┌─ Text excerpt
United States Court of Appeals
For the First Circuit
No. 06-2454
JOSE LORENZO MEJIA-ORELLANA,
Petitioner,
v.
ALBERTO GONZALES, Attorney General,
Respondent.
ON PETITION FOR REVIEW OF AN ORDER OF
THE BOARD OF IMMIGRATION APPEALS
Before
Lynch, Circuit Judge,
Selya, Senior Circuit Judge,
and Lipez, Circuit Judge.
Jose A. Espinosa on brief for petitioner.
Melissa S. Liebman, Office of Immigration Litigation, United
States Department of Justice, Peter D. Keisler, Assistant Attorney
General, and Emily Anne Radford, Assistant Director, on brief for
respondent.
September 6, 2007
LYNCH, Circuit Judge. Petitioner Jose Lorenzo Mejia-
Orellana, a native and citizen of Honduras, petitions for review of
a final order of removal of the Board of Immigration Appeals (BIA),
which adopted and affirmed the decision of an Immigration Judge
(IJ).
The BIA affirmed the IJ's decision that Mejia-Orellana
was ineligible for a cancellation of removal under 8 U.S.C.
└─
┌─ Data listing
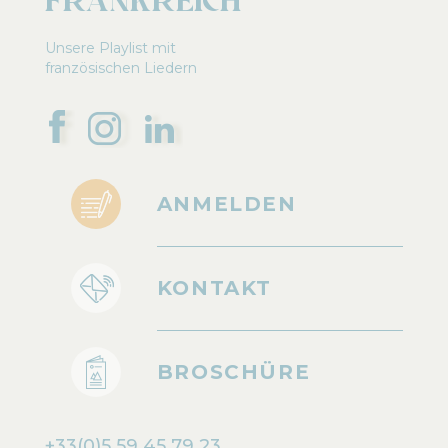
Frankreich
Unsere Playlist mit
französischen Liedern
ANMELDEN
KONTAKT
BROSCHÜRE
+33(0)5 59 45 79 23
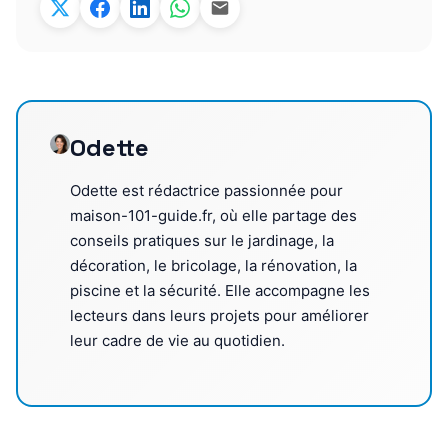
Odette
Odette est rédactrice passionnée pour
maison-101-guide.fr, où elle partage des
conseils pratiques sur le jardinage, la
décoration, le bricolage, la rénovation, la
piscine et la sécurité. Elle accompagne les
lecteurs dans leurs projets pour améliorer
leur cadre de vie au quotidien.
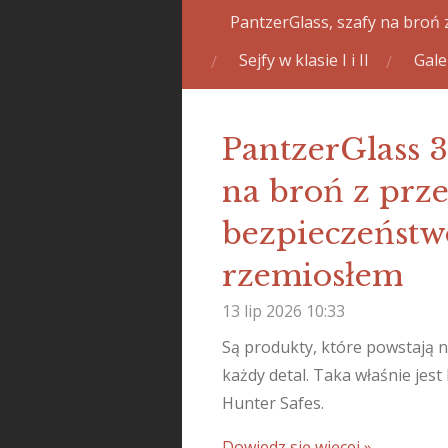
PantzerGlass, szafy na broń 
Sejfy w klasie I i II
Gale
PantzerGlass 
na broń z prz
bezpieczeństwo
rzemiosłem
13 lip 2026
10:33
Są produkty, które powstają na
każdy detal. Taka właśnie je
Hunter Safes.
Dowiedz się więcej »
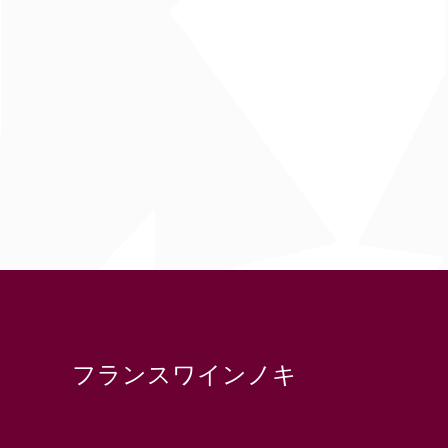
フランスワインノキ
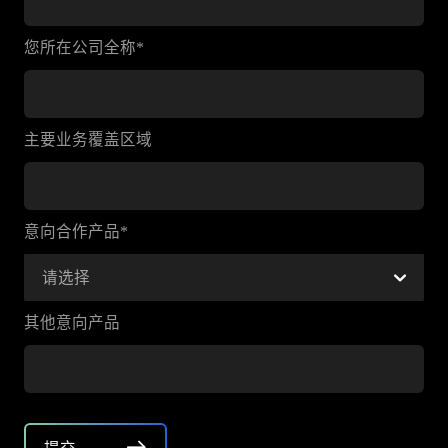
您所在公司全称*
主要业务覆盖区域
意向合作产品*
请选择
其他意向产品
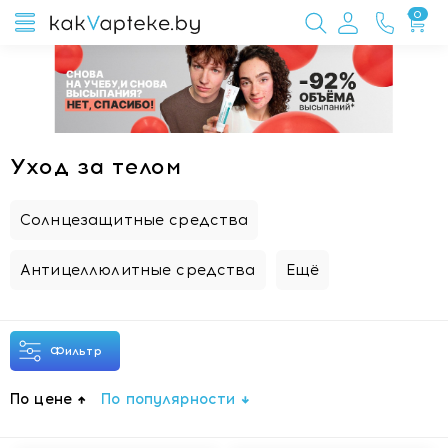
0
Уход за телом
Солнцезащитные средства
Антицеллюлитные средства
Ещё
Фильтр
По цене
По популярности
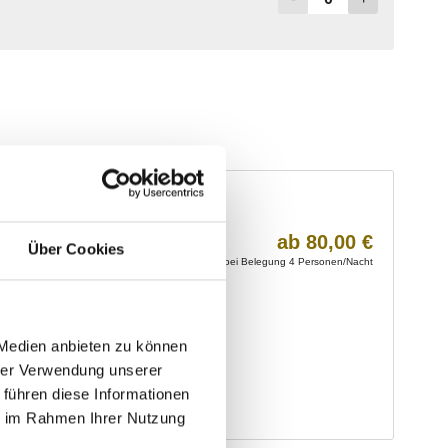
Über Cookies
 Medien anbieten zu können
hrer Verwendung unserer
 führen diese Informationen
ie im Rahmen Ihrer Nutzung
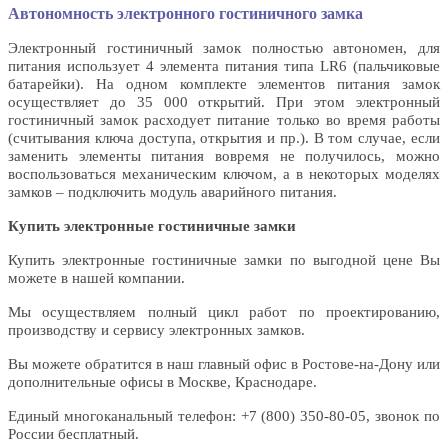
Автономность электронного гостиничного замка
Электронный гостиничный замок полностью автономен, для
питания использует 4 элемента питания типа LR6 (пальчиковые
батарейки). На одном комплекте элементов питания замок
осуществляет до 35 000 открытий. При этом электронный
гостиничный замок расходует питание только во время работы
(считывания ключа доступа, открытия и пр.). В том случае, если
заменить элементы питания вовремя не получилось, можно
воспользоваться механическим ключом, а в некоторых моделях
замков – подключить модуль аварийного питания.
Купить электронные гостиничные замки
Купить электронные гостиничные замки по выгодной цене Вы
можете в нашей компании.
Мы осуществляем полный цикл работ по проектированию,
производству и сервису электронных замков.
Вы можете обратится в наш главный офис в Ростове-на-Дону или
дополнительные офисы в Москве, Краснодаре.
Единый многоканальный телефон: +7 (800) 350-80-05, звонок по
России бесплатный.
└─
• [To-do item]:
Please copy out the entire appeals court excerpt above word for word, keeping its lines and punctuation unchanged.

• [Exercise output]:
United States Court of Appeals
For the First Circuit
No. 06-2454
JOSE LORENZO MEJIA-ORELLANA,
Petitioner,
v.
ALBERTO GONZALES, Attorney General,
Respondent.
ON PETITION FOR REVIEW OF AN ORDER OF
THE BOARD OF IMMIGRATION APPEALS
Before
Lynch, Circuit Judge,
Selya, Senior Circuit Judge,
and Lipez, Circuit Judge.
Jose A. Espinosa on brief for petitioner.
Melissa S. Liebman, Office of Immigration Litigation, United
States Department of Justice, Peter D. Keisler, Assistant Attorney
General, and Emily Anne Radford, Assistant Director, on brief for
respondent.
September 6, 2007
LYNCH, Circuit Judge. Petitioner Jose Lorenzo Mejia-
Orellana, a native and citizen of Honduras, petitions for review of
a final order of removal of the Board of Immigration Appeals (BIA),
which adopted and affirmed the decision of an Immigration Judge
(IJ).
The BIA affirmed the IJ's decision that Mejia-Orellana
was ineligible for a cancellation of removal under 8 U.S.C.